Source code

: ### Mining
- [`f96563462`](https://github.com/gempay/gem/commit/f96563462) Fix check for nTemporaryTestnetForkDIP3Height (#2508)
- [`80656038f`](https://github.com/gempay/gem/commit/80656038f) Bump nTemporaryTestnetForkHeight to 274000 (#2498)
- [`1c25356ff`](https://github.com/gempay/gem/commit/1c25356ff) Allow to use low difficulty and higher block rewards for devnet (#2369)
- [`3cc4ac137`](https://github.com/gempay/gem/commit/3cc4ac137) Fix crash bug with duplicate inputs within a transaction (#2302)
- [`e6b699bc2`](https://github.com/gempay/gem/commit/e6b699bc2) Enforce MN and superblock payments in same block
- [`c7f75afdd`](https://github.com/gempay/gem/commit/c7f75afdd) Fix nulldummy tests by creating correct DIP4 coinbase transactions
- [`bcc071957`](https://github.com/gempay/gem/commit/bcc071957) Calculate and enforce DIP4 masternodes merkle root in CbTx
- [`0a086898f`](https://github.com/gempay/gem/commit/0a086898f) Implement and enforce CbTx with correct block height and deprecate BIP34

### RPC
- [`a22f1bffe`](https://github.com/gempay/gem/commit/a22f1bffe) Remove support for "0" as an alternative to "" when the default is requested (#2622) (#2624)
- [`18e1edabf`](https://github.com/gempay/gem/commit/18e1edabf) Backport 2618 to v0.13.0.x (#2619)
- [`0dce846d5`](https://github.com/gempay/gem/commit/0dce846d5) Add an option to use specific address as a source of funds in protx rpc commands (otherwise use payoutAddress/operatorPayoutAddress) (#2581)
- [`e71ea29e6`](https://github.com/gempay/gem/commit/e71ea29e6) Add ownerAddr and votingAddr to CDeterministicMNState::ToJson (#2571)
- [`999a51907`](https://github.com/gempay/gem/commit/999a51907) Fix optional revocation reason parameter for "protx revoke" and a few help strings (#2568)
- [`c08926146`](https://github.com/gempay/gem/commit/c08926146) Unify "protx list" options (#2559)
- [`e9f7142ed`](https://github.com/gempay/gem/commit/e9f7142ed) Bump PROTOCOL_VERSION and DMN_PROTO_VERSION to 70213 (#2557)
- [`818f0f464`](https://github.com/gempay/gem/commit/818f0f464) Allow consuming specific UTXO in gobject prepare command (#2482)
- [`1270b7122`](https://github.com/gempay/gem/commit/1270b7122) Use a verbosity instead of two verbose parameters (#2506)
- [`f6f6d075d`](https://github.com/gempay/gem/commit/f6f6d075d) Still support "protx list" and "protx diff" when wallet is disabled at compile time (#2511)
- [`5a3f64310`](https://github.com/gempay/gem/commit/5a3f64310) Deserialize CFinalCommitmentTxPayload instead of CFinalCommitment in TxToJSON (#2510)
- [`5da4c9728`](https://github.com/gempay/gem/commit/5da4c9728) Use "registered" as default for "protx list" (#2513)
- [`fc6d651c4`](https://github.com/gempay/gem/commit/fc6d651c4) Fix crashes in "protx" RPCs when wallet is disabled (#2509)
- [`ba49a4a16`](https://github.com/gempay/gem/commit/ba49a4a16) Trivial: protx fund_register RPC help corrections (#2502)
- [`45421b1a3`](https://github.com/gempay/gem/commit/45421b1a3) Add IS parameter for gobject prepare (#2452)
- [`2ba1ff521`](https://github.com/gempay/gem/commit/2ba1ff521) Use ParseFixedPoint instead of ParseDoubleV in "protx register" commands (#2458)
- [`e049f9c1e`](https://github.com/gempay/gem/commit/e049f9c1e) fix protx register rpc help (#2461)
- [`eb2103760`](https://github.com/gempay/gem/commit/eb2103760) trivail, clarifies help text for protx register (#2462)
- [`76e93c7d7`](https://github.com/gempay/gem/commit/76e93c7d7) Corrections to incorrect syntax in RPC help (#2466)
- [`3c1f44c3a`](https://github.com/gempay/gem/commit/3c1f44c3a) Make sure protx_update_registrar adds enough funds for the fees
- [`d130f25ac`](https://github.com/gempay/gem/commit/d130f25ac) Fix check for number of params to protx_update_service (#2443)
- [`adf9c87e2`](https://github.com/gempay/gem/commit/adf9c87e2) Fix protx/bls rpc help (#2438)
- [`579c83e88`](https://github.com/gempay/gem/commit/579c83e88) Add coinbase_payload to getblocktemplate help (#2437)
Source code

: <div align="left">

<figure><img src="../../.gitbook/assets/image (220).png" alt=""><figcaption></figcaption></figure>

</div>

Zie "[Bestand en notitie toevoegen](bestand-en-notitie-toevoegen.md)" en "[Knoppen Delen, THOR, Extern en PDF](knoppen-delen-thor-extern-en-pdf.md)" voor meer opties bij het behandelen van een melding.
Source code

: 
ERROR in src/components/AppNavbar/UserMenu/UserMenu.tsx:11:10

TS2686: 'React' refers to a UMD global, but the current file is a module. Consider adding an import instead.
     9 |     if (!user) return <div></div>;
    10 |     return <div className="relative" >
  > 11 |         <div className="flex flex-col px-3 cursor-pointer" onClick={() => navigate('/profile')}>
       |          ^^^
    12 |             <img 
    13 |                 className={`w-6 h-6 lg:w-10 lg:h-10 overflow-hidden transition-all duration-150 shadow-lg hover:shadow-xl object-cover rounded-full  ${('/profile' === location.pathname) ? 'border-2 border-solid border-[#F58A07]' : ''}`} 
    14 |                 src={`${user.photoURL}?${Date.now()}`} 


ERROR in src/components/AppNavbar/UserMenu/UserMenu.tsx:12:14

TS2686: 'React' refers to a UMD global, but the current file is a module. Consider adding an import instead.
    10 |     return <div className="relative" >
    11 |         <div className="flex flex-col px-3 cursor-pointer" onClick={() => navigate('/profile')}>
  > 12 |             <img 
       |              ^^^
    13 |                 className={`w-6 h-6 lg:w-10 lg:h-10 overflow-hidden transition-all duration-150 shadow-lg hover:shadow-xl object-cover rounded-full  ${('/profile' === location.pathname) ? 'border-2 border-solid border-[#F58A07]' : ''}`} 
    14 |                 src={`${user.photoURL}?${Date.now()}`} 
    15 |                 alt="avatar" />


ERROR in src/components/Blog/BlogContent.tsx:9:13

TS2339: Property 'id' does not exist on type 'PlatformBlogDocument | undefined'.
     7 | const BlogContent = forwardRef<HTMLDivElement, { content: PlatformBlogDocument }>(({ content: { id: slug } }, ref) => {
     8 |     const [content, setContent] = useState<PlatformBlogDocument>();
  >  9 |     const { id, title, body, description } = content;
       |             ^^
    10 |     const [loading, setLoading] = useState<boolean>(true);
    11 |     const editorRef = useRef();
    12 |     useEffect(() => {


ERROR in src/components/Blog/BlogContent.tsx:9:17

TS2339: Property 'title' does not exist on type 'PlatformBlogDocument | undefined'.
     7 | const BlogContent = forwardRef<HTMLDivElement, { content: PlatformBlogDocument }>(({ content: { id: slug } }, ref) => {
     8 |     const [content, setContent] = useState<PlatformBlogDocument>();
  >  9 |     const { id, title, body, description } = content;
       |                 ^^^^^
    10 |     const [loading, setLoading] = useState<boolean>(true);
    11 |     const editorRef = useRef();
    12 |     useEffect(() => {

_ _ _ _ _

* [Aim of the task] Print the material verbatim, from its first line through the line containing "and deprecate BIP34", including both of those lines.

* [Response]
Source code

: ### Mining
- [`f96563462`](https://github.com/gempay/gem/commit/f96563462) Fix check for nTemporaryTestnetForkDIP3Height (#2508)
- [`80656038f`](https://github.com/gempay/gem/commit/80656038f) Bump nTemporaryTestnetForkHeight to 274000 (#2498)
- [`1c25356ff`](https://github.com/gempay/gem/commit/1c25356ff) Allow to use low difficulty and higher block rewards for devnet (#2369)
- [`3cc4ac137`](https://github.com/gempay/gem/commit/3cc4ac137) Fix crash bug with duplicate inputs within a transaction (#2302)
- [`e6b699bc2`](https://github.com/gempay/gem/commit/e6b699bc2) Enforce MN and superblock payments in same block
- [`c7f75afdd`](https://github.com/gempay/gem/commit/c7f75afdd) Fix nulldummy tests by creating correct DIP4 coinbase transactions
- [`bcc071957`](https://github.com/gempay/gem/commit/bcc071957) Calculate and enforce DIP4 masternodes merkle root in CbTx
- [`0a086898f`](https://github.com/gempay/gem/commit/0a086898f) Implement and enforce CbTx with correct block height and deprecate BIP34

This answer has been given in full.